Pristine and Ag decorated In2O3 (110): A gas-sensitive material to selective detect NO2 based on DFT study

High-performance sensors for toxic gases have been the goal of research in the industry. In this paper, the adsorption of seven toxic target gases, NO, NO2, NH3, H2S, CO, CH4 and HCHO, on the intrinsic and modified In2O3 (110) surface is investigated based on Density functional theory (DFT). Relevant parameters such as adsorption energy, charge transfer, adsorption distance and band gap are calculated and a combination of density of states (DOS), deformation charge density (DCD) and frontier molecular orbital theory are employed to investigate the application of In2O3 (110) in gas sensing. Theoretical recovery times were also calculated to provide a basis for the reusability of In2O3 (110) gas sensors. Our calculations show that the intrinsic In2O3 (110) surface responds to several toxic gases, while the Ag dopant enhances the adsorption of In2O3 on NO2 while suppressing its response to HCHO and H2S gases, making Ag-doped In2O3 (110) a promising candidate for a highly selective sensor for NO2.(c) 2022 The Author(s).

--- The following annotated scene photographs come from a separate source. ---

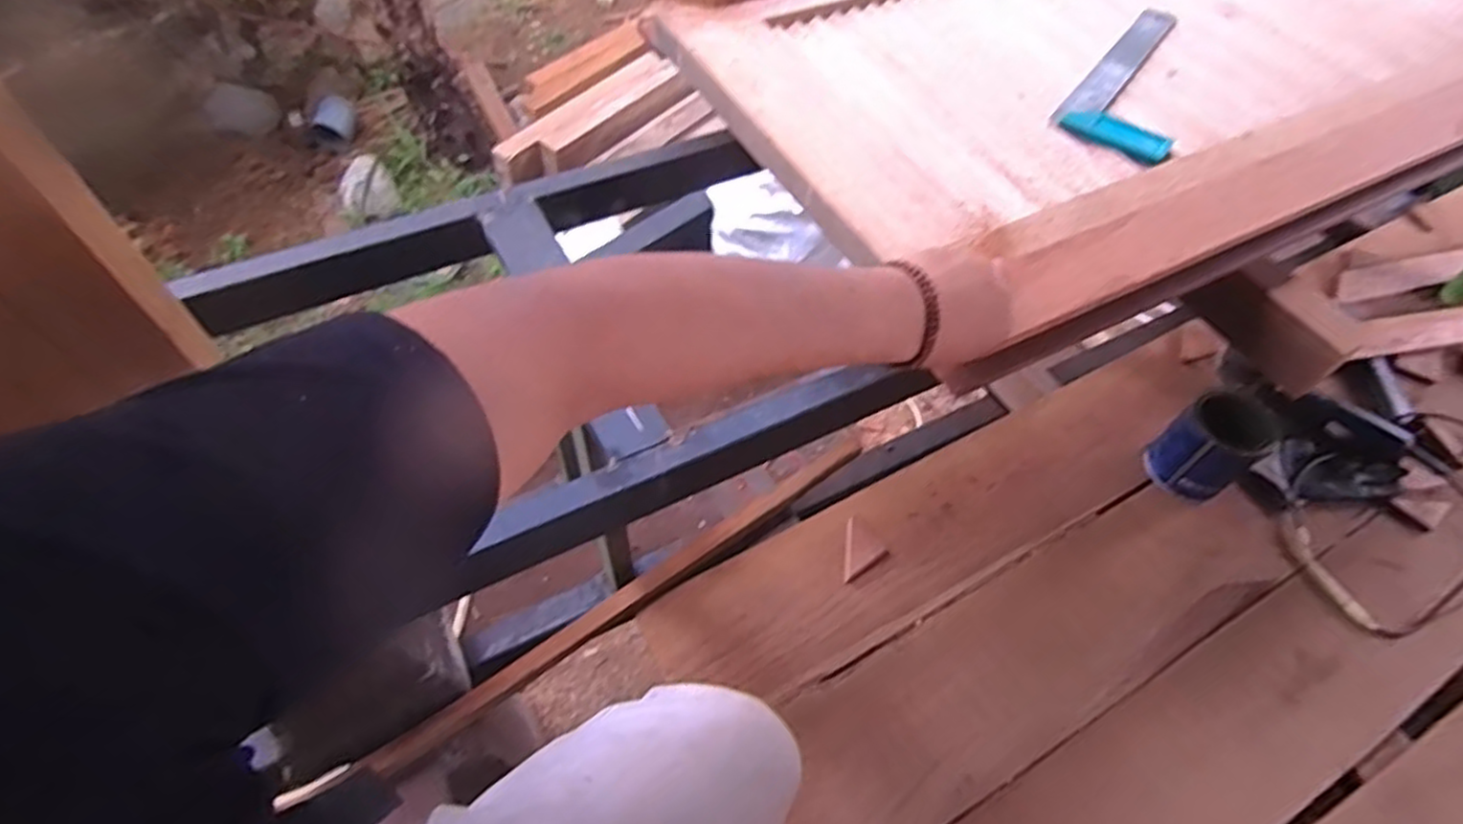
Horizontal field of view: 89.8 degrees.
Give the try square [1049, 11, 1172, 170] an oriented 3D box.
[{"bbox_3d":[0.446,-0.355,0.777,0.113,0.013,0.297,32,61,20],"label":"try square"}]

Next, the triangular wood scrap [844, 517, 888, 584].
[{"bbox_3d":[0.165,0.187,0.998,0.076,0.004,0.062,-36,62,-22],"label":"triangular wood scrap"}]

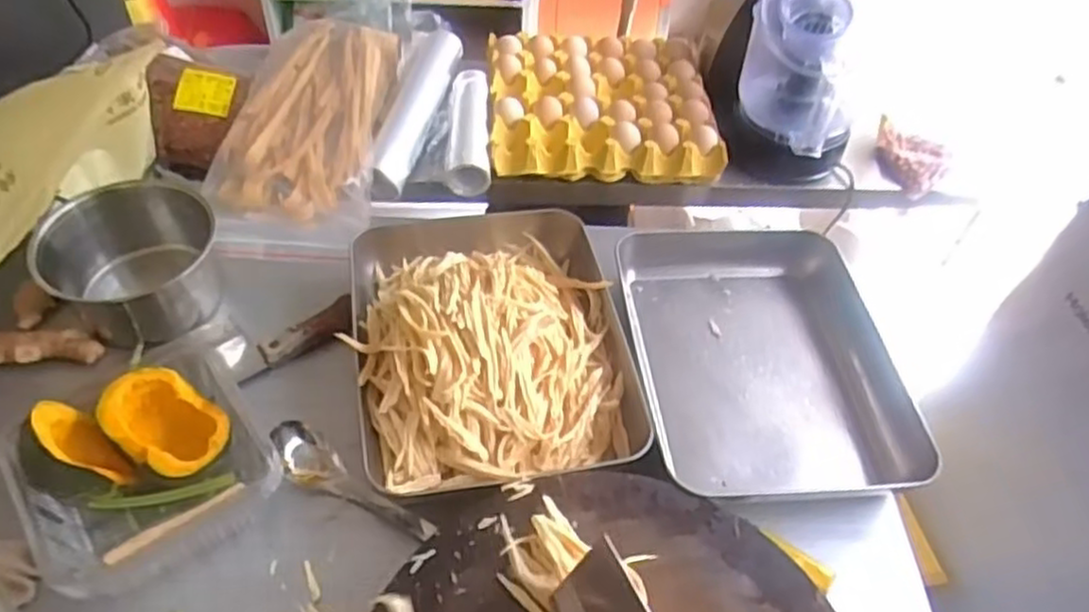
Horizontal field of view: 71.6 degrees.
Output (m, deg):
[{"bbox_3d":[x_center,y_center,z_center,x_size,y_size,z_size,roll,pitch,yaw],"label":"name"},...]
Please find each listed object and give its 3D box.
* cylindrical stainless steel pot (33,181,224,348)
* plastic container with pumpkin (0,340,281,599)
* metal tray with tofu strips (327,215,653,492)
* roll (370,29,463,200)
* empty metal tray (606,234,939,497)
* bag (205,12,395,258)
[{"bbox_3d":[-0.382,-0.041,0.709,0.124,0.111,0.132,2,50,-3],"label":"cylindrical stainless steel pot"},{"bbox_3d":[-0.312,0.110,0.582,0.165,0.078,0.176,-27,57,-24],"label":"plastic container with pumpkin"},{"bbox_3d":[-0.052,0.014,0.690,0.235,0.081,0.311,-7,51,-10],"label":"metal tray with tofu strips"},{"bbox_3d":[-0.160,-0.250,0.965,0.045,0.038,0.317,9,50,3],"label":"roll"},{"bbox_3d":[0.200,0.039,0.721,0.234,0.048,0.302,-2,50,-6],"label":"empty metal tray"},{"bbox_3d":[-0.281,-0.234,0.906,0.168,0.040,0.456,1,50,-4],"label":"bag"}]

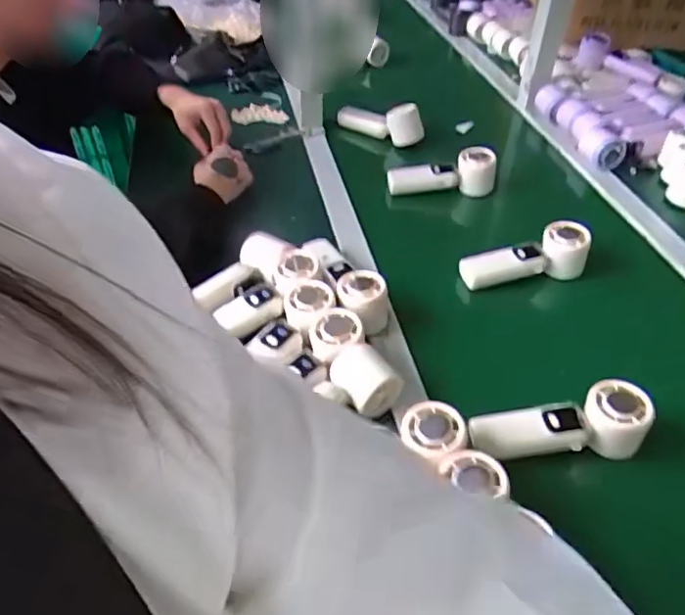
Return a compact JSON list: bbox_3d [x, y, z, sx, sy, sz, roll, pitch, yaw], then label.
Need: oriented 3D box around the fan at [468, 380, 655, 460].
[{"bbox_3d":[0.207,0.112,0.542,0.164,0.052,0.051,-3,43,-4],"label":"fan"}]

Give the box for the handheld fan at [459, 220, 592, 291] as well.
[{"bbox_3d":[0.230,-0.068,0.731,0.160,0.065,0.045,-6,43,-8],"label":"handheld fan"}]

Published by Elsevier B.V. This is an open access article under the CC BY-NC-ND license (http://creativecommons.org/licenses/by-nc-nd/4.0/).

Automated summary

This paper investigates the adsorption of seven toxic gases on the intrinsic and modified In2O3 (110) surface using Density functional theory (DFT). The results show that the Ag-doped In2O3 (110) surface exhibits enhanced adsorption of NO2 while suppressing its response to HCHO and H2S gases, making it a promising candidate for a highly selective sensor for NO2.